#### Brief:
Count the lines of the records below that contain the string "entry", and reply with that number alone.

============

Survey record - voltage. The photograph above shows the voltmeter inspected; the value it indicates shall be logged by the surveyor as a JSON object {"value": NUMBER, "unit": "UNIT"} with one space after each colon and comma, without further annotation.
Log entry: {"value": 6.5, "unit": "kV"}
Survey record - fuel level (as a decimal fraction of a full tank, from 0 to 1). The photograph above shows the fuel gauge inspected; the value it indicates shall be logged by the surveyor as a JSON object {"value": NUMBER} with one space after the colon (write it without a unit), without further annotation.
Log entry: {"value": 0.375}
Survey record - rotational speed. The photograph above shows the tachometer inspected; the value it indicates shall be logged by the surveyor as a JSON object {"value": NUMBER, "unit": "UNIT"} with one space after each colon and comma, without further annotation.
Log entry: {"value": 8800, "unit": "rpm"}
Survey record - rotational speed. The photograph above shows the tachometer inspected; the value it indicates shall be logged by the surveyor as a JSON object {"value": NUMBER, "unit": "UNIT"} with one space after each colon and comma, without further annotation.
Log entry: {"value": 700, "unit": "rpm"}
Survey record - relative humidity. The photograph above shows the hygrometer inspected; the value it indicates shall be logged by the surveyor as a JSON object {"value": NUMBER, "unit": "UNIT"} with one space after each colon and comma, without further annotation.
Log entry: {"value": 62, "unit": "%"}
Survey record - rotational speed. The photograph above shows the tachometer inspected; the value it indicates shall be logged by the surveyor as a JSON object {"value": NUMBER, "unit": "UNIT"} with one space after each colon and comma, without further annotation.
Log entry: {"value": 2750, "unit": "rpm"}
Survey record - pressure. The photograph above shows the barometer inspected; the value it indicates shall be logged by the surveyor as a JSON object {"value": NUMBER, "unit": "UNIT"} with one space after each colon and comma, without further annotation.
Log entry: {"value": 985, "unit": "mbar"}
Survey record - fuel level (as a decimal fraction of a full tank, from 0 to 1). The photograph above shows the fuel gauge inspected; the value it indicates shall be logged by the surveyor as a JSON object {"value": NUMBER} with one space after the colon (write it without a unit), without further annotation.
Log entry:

============

#### Solution to this problem:
8